Saturday, November 13, 2021

PWV Advent Workshop Heb. 10:5-10 (4th Sunday)

 We are moving to the conclusion of a long discussion of priesthood and sacrifice in Hebrews. Keep in mind that the letter is an exhortation for the tired people to find the endurance to keep on going. Jesus can be seen as a decisive divine move for reconciliation. Sacrifice was a system of bridging the human and divine (think thanks and well being offerings). God moves toward something that need not be repeated. OUr passage starts with the words of Ps. 40 as if Jesus were speaking them. 


Peeler (Working Preacher)  “eisercomai” could indicate then the cause of his speaking: “he says these things because he is entering God’s sinful world so that members of that world can enter God’s restful sanctuary or sanctified rest.”

The participle could also be an indicator of time. As a present participle, it would show that he is making this speech as he is entering the world. — His entrance into the world is the will of God that Jesus came to enact. “By God’s will we are sanctified through the offering of the body of Jesus the Messiah once for all” (10:10).  God’s will, then, is the Son’s embodiment. The will of God is that God the Son take on a body, offer that body. In so doing, he brought the foreshadowing of offerings to an end and he began the process of reconciliation and built a bridge between the two realms and the two ages. . God’s command to offer the bodies of animals foreshadowed the offering of the human body of God.


V. 9-anaireó compound word (ana +haireó) “to take away,” “to abolish,” or “to claim (for oneself), to remove.”  ana can signify “up” or “up to.” I dislike supersessionism, so let’s say Jesus works in a different key or dimension or phase, or that it is parallel to the system/structure   of the temple in a alternative mode of being a priest, indeed a new high priest. Jesus embodies the function of the offering system into his very being and work.


Psalm 40:608- note what has been rendered here as “a body you have prepared for me”, in distinction to  a literal translation of the Hebrew text , “you dug ears for me”--I like with as the Hebrew emohaisze hearing as in the shema, to keep and observe, but the LXX opens the door to the entirety of the life of Christ.Jesus lived his entire life as an offering of faithful obedience to God. God’s will is seen in the embodied life of Jesus, in his flesh and blood life. So either translation would work.John Van Nuys likes Placjer's use of Calvin's full measure of obeidence as referrign to the entire life, and that would work well here.
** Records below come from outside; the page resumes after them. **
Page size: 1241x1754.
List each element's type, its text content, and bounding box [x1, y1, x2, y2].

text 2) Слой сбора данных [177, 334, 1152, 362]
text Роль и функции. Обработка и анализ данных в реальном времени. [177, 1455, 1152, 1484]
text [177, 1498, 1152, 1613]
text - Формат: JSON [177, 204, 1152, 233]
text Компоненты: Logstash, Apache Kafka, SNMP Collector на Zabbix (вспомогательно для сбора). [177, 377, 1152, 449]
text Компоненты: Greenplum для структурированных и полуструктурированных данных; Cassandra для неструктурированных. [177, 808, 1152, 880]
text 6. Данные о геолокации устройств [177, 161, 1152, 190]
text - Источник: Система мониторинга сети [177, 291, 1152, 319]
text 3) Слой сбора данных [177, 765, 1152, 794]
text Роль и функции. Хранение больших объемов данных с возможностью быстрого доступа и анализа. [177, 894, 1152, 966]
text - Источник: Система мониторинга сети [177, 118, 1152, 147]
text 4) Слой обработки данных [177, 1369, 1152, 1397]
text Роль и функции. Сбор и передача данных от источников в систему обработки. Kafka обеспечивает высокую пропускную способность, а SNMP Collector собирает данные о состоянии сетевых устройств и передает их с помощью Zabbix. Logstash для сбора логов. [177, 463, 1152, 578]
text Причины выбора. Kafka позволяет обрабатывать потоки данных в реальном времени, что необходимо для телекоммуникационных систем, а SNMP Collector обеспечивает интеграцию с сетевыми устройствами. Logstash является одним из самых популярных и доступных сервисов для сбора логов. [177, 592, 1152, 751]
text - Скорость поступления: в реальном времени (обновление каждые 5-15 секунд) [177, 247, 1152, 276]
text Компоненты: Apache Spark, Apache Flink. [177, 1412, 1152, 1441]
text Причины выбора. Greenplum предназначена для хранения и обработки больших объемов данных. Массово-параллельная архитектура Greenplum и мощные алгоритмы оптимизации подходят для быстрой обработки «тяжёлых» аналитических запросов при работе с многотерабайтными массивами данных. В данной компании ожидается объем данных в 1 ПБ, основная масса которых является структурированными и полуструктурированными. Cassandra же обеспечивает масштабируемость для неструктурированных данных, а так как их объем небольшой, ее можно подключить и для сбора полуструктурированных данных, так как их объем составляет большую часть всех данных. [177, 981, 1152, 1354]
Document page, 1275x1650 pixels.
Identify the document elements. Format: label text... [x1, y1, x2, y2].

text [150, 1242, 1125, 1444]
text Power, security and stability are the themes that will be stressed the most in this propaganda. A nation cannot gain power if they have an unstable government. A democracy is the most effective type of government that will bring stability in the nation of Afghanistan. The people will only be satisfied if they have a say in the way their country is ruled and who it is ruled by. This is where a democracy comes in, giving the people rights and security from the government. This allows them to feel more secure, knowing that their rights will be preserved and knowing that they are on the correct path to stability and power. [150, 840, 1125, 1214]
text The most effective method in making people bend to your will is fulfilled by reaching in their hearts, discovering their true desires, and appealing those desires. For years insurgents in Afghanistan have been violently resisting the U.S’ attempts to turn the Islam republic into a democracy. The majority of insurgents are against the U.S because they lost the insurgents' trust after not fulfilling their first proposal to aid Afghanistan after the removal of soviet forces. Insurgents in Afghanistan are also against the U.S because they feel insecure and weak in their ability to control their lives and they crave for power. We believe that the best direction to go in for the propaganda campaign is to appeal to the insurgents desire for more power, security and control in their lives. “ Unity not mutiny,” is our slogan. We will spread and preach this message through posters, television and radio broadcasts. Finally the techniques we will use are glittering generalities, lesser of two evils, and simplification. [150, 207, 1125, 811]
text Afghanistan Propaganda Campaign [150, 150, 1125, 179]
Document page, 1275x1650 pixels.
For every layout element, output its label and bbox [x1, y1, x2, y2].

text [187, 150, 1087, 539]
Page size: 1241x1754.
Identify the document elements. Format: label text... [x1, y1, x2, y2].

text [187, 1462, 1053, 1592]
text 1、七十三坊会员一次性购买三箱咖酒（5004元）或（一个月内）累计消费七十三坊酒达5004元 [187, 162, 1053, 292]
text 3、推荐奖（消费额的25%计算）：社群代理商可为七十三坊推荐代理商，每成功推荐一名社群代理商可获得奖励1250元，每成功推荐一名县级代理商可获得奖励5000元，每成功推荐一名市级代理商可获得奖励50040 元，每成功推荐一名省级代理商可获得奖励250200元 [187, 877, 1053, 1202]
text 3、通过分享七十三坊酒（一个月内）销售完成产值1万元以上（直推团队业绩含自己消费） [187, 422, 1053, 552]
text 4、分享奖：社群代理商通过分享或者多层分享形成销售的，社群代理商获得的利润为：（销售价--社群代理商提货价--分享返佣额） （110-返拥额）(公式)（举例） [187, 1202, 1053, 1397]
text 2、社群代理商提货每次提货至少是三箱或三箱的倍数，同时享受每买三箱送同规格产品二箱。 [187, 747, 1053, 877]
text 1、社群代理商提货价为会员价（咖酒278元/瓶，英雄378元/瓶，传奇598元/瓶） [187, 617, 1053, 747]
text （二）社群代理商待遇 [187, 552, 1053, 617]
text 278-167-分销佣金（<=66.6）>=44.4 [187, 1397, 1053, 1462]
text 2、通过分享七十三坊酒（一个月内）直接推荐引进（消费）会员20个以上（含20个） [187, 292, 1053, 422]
This passage then allows us to explore the meaning of the Incarnation. At a basic level, how does the Incarnation touch on the meaning of Emmanuel, God with us?


I wonder if the temple had long been destroyed when this was written.As the rabbi struggled to reconstitute the faith, as in settling the Hebrew Bible, Hebrews is speaking to the same issue, but through the lens of Jesus Christ as a different way of coming at some of the religious issues the destruction of the temple would create.